Of the nine ODI centuries he has scored in his 53-match career, Wednesday evening’s was the first to be scored batting second, and in a high pressure chase, which he timed to perfection before the rain set in. This hundred followed his maiden Test century in the fourth Test against England at Centurion last week, where he marshalled the tail with maturity and calm temperament to help set up a big first innings total.

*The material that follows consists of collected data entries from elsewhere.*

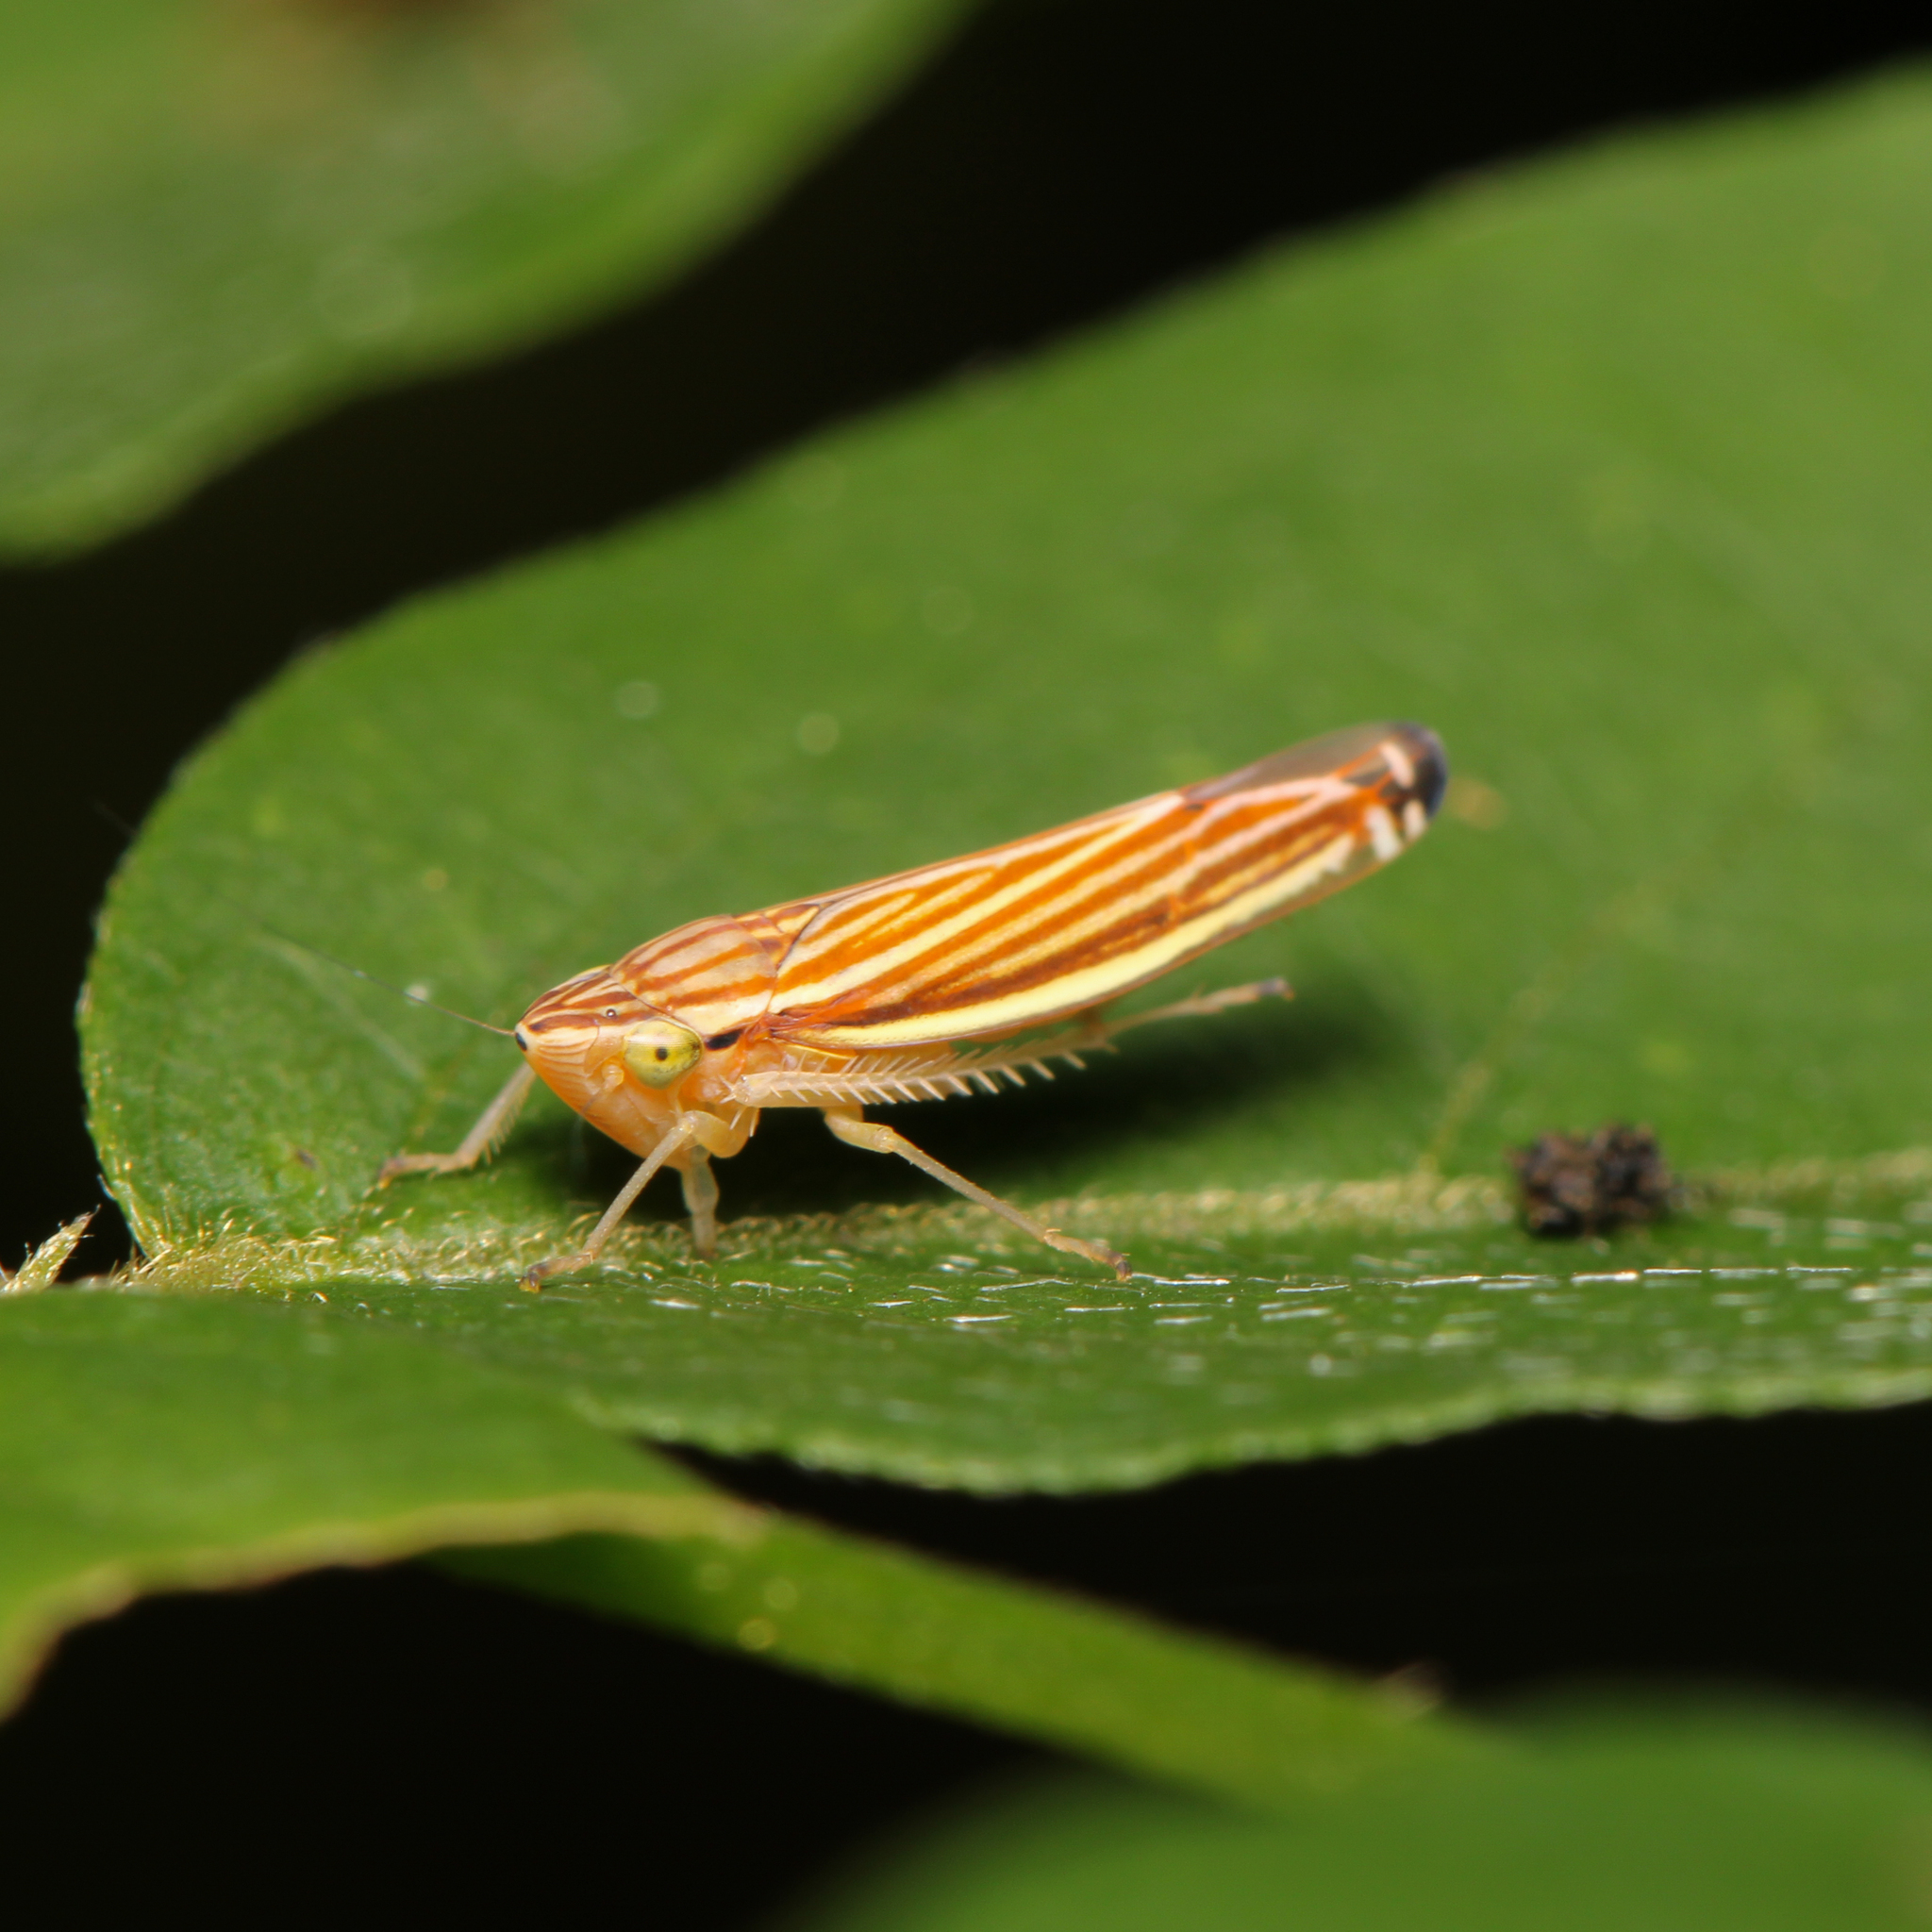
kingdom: Animalia
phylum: Arthropoda
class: Insecta
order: Hemiptera
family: Cicadellidae
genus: Sibovia
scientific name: Sibovia occatoria
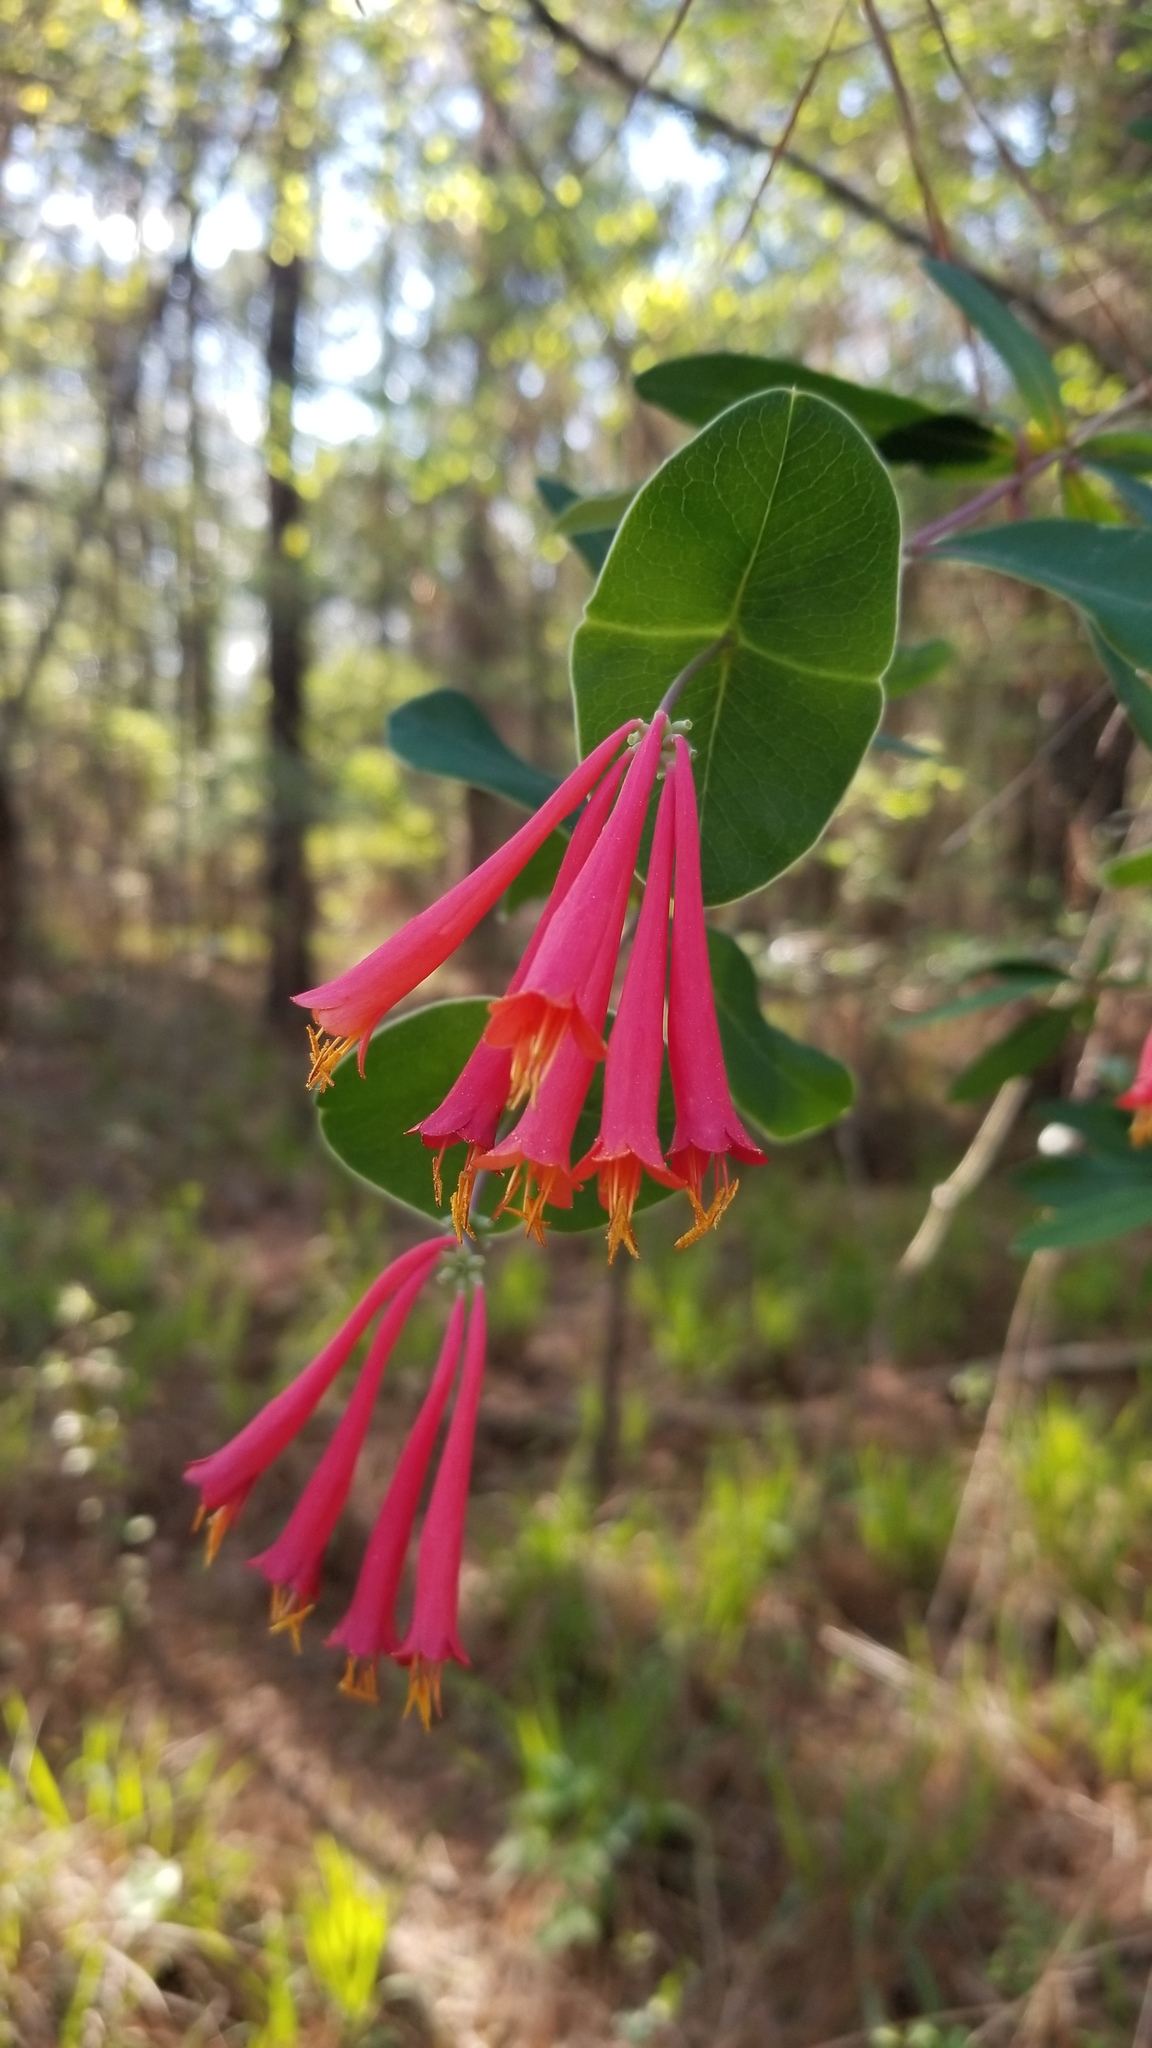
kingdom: Plantae
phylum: Tracheophyta
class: Magnoliopsida
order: Dipsacales
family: Caprifoliaceae
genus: Lonicera
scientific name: Lonicera sempervirens
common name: Coral honeysuckle
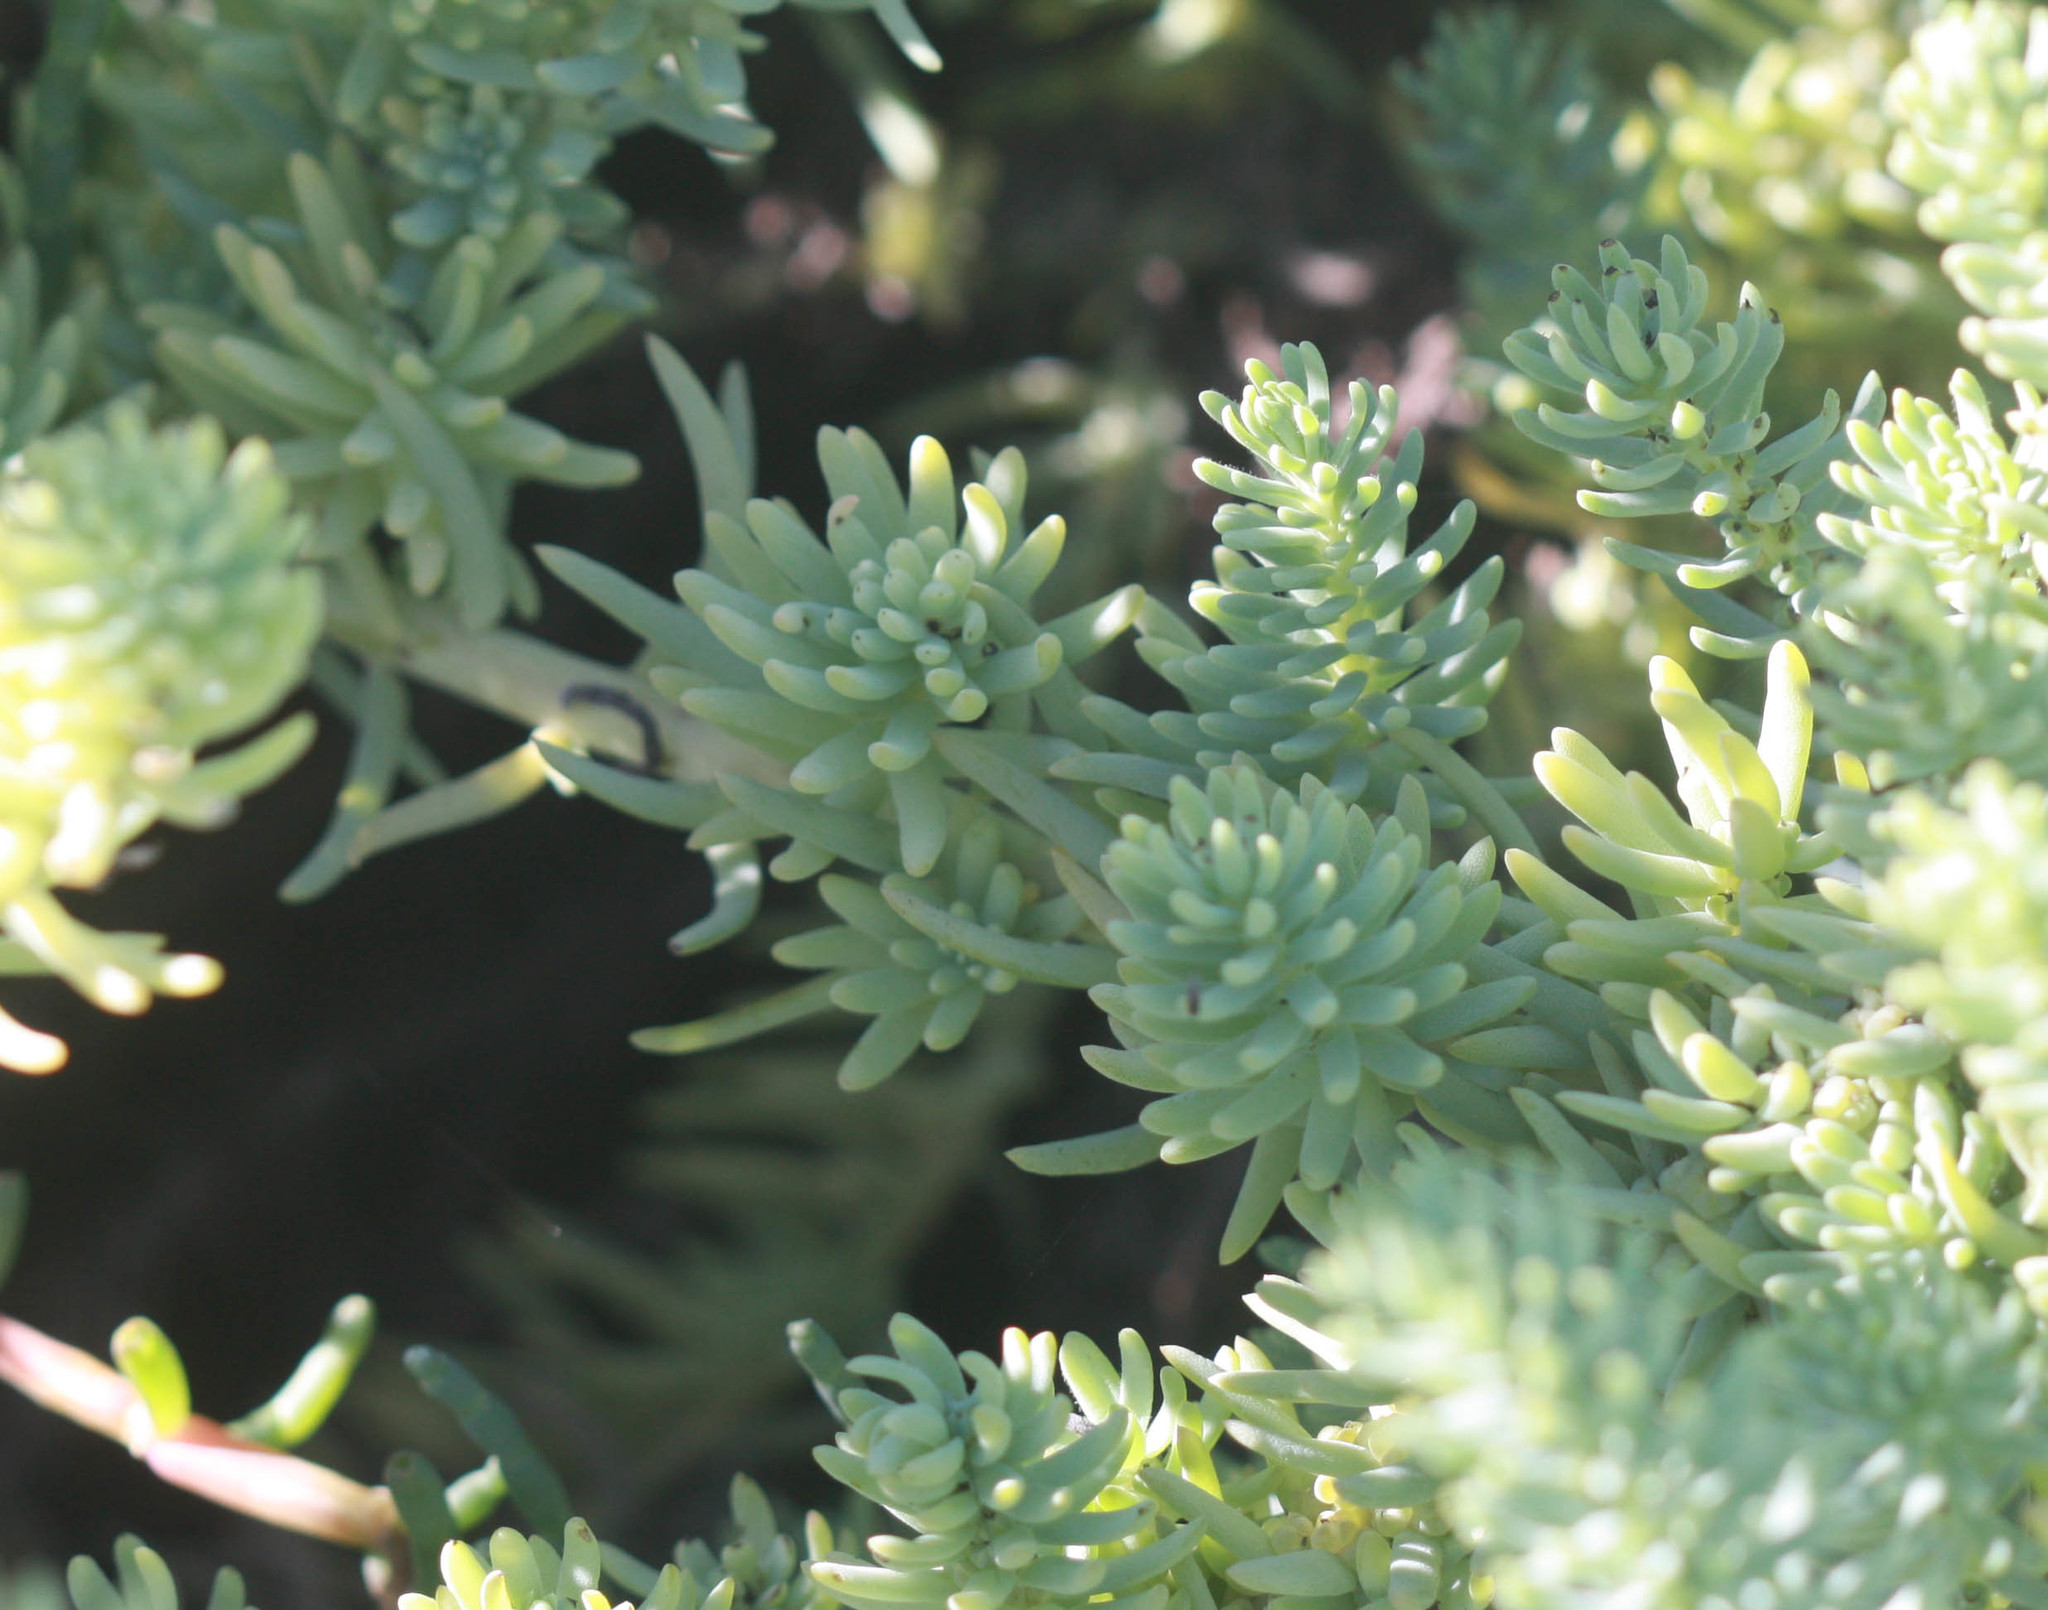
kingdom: Plantae
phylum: Tracheophyta
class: Magnoliopsida
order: Caryophyllales
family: Amaranthaceae
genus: Suaeda
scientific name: Suaeda californica
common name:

He has always played with freedom and aggression, which is his natural game, but has also found a measured approach to play the situation accordingly. De Kock, who also became the youngest (23 and 48 days) South African player to score 2 000 ODI runs says: 'I enjoyed my innings. I haven’t scored a hundred like that in a while so it was nice to stay in. Unfortunately with the rain I couldn’t carry the team. I would have liked to have done that but I’m sure I will get plenty of more opportunities. It was touch and go but pushing to England’s side. We would have loved to have won but it was a steep total. We would have done our best to get there if the rain hadn’t come down.' The 23-year-old waited nine matches to score his maiden ODI hundred, which came against Pakistan in Abu Dhabi 2013.
Thereafter, he scored four centuries in the next 10 ODI’s, including three in a row against India at home. Despite the struggles with form in the longer format earlier this season, he has managed to make significant contributions in the ODI format and has become a vital component of the opening partnership alongside Hashim Amla. The Proteas arrived in Port Elizabeth on Thursday afternoon, and will hope for a similar effort with the bat as they prepare for the second ODI taking place at St George’s Park on Saturday.
Conditions in the ‘windy city’ are unlikely to be as batting friendly as those in Bloemfontein, but the batsmen will take some confidence from their experiences in the first ODI.